* [Problem description] Render every line of text in the material below as a numbered list, omitting blank lines. Leave the pictures out of your answer.

* [Extracted data]
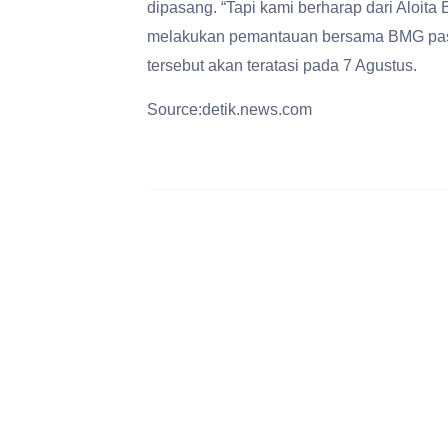
dipasang. “Tapi kami berharap dari Aloit
melakukan pemantauan bersama BMG pasc
tersebut akan teratasi pada 7 Agustus.
Source:detik.news.com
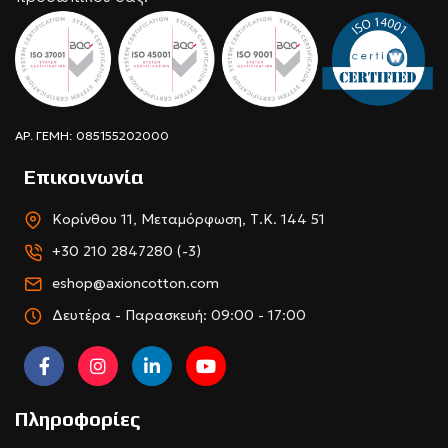
ΑΡ. ΓΕΜΗ: 085155202000
Επικοινωνία
Κορίνθου 11, Μεταμόρφωση, Τ.Κ. 144 51
+30 210 2847280 (-3)
eshop@axioncotton.com
Δευτέρα - Παρασκευή: 09:00 - 17:00
Πληροφορίες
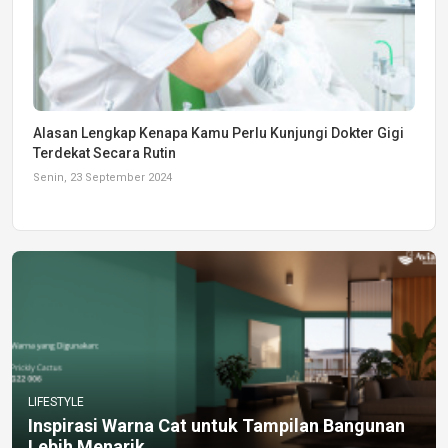
Alasan Lengkap Kenapa Kamu Perlu Kunjungi Dokter Gigi
Terdekat Secara Rutin
Senin, 23 September 2024
LIFESTYLE
Inspirasi Warna Cat untuk Tampilan Bangunan
Lebih Menarik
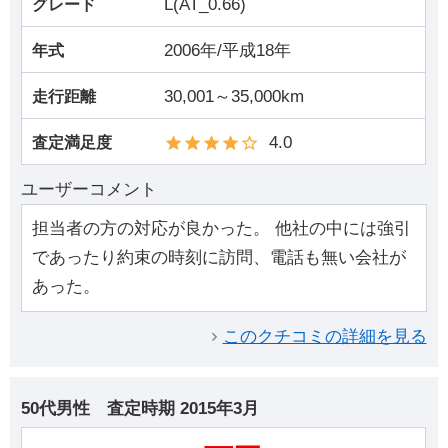
L(AT_0.66)
グレード
2006年/平成18年
年式
30,001～35,000km
走行距離
4.0
査定満足度
ユーザーコメント
担当者の方の対応が良かった。 他社の中には強引
であったり約束の時刻に訪問、電話も無い会社が
あった。
このクチコミの詳細を見る
50代男性
査定時期
2015年3月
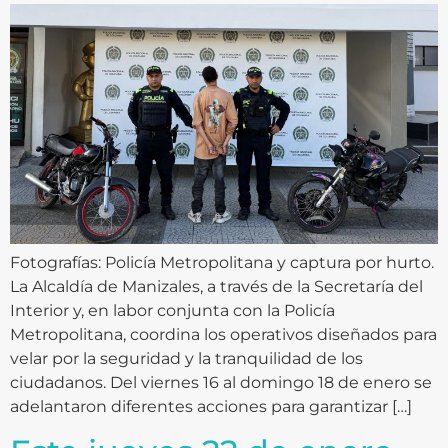
Fotografías: Policía Metropolitana y captura por hurto.
La Alcaldía de Manizales, a través de la Secretaría del
Interior y, en labor conjunta con la Policía
Metropolitana, coordina los operativos diseñados para
velar por la seguridad y la tranquilidad de los
ciudadanos. Del viernes 16 al domingo 18 de enero se
adelantaron diferentes acciones para garantizar […]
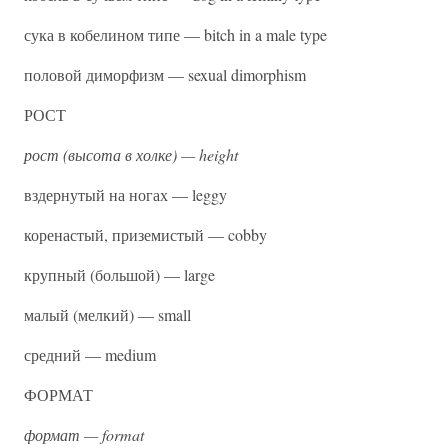
сука в кобелином типе — bitch in a male type
половой диморфизм — sexual dimorphism
РОСТ
рост (высота в холке) — height
вздернутый на ногах — leggy
коренастый, приземистый — cobby
крупный (большой) — large
малый (мелкий) — small
средний — medium
ФОРМАТ
формат — format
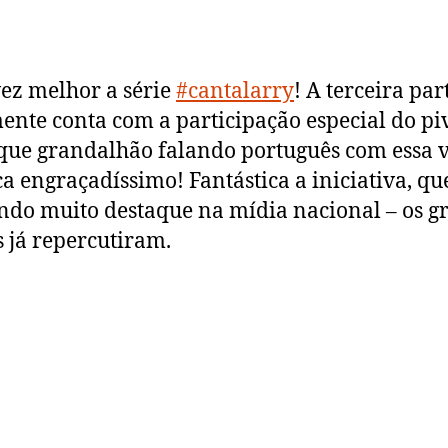
#cantalarry
(3)
ez melhor a série
#cantalarry
! A terceira par
nte conta com a participação especial do piv
que grandalhão falando português com essa 
ica engraçadíssimo! Fantástica a iniciativa, qu
do muito destaque na mídia nacional – os g
s já repercutiram.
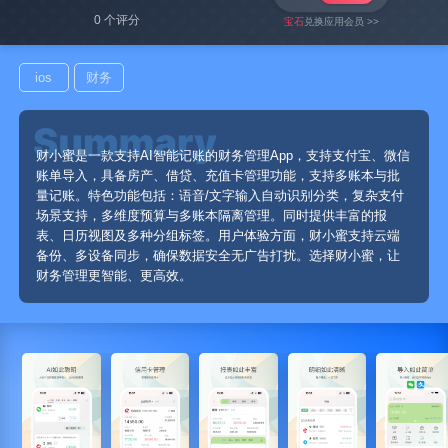
0 个评分
宝石
兑换应用会员 >>
ios
财务
财小蜜是一款支持AI智能记账的财务管理App，支持支付宝、微信
账单导入，具备房产、借贷、充值卡管理功能，支持多账本与批
量记账。特色功能包括：语音/文字输入自动识别分类，复杂支付
场景支持，多维度预算与多账本隔离管理。同时提供丰富的报
表、日历视图及多种分组标签。用户体验方面，财小蜜支持云端
备份、多设备同步，确保数据安全无广告打扰。选择财小蜜，让
财务管理更智能、更高效。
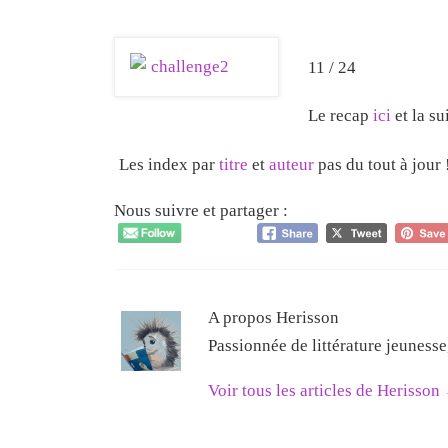
11 / 24
Le recap
ici
et la su
Les index par
titre
et
auteur
pas du tout à jour 
Nous suivre et partager :
A propos Herisson
Passionnée de littérature jeuness
Voir tous les articles de Herisson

* [Final answer]
1. dipasang. “Tapi kami berharap dari Aloit
2. melakukan pemantauan bersama BMG pasc
3. tersebut akan teratasi pada 7 Agustus.
4. Source:detik.news.com
5. ΑΡ. ΓΕΜΗ: 085155202000
6. Επικοινωνία
7. Κορίνθου 11, Μεταμόρφωση, Τ.Κ. 144 51
8. +30 210 2847280 (-3)
9. eshop@axioncotton.com
10. Δευτέρα - Παρασκευή: 09:00 - 17:00
11. Πληροφορίες
12. Alasan Lengkap Kenapa Kamu Perlu Kunjungi Dokter Gigi
13. Terdekat Secara Rutin
14. Senin, 23 September 2024
15. LIFESTYLE
16. Inspirasi Warna Cat untuk Tampilan Bangunan
17. Lebih Menarik
18. L(AT_0.66)
19. グレード
20. 2006年/平成18年
21. 年式
22. 30,001～35,000km
23. 走行距離
24. 4.0
25. 査定満足度
26. ユーザーコメント
27. 担当者の方の対応が良かった。 他社の中には強引
28. であったり約束の時刻に訪問、電話も無い会社が
29. あった。
30. このクチコミの詳細を見る
31. 50代男性
32. 査定時期
33. 2015年3月
34. Fotografías: Policía Metropolitana y captura por hurto.
35. La Alcaldía de Manizales, a través de la Secretaría del
36. Interior y, en labor conjunta con la Policía
37. Metropolitana, coordina los operativos diseñados para
38. velar por la seguridad y la tranquilidad de los
39. ciudadanos. Del viernes 16 al domingo 18 de enero se
40. adelantaron diferentes acciones para garantizar […]
41. сука в кобелином типе — bitch in a male type
42. половой диморфизм — sexual dimorphism
43. РОСТ
44. рост (высота в холке) — height
45. вздернутый на ногах — leggy
46. коренастый, приземистый — cobby
47. крупный (большой) — large
48. малый (мелкий) — small
49. средний — medium
50. ФОРМАТ
51. формат — format
52. #cantalarry
53. (3)
54. ez melhor a série
55. #cantalarry
56. ! A terceira par
57. nte conta com a participação especial do piv
58. que grandalhão falando português com essa 
59. ica engraçadíssimo! Fantástica a iniciativa, qu
60. do muito destaque na mídia nacional – os g
61. s já repercutiram.
62. 0 个评分
63. 宝石
64. 兑换应用会员 >>
65. ios
66. 财务
67. 财小蜜是一款支持AI智能记账的财务管理App，支持支付宝、微信
68. 账单导入，具备房产、借贷、充值卡管理功能，支持多账本与批
69. 量记账。特色功能包括：语音/文字输入自动识别分类，复杂支付
70. 场景支持，多维度预算与多账本隔离管理。同时提供丰富的报
71. 表、日历视图及多种分组标签。用户体验方面，财小蜜支持云端
72. 备份、多设备同步，确保数据安全无广告打扰。选择财小蜜，让
73. 财务管理更智能、更高效。
74. 11 / 24
75. Le recap
76. ici
77. et la su
78. Les index par
79. titre
80. et
81. auteur
82. pas du tout à jour 
83. Nous suivre et partager :
84. A propos Herisson
85. Passionnée de littérature jeuness
86. Voir tous les articles de Herisson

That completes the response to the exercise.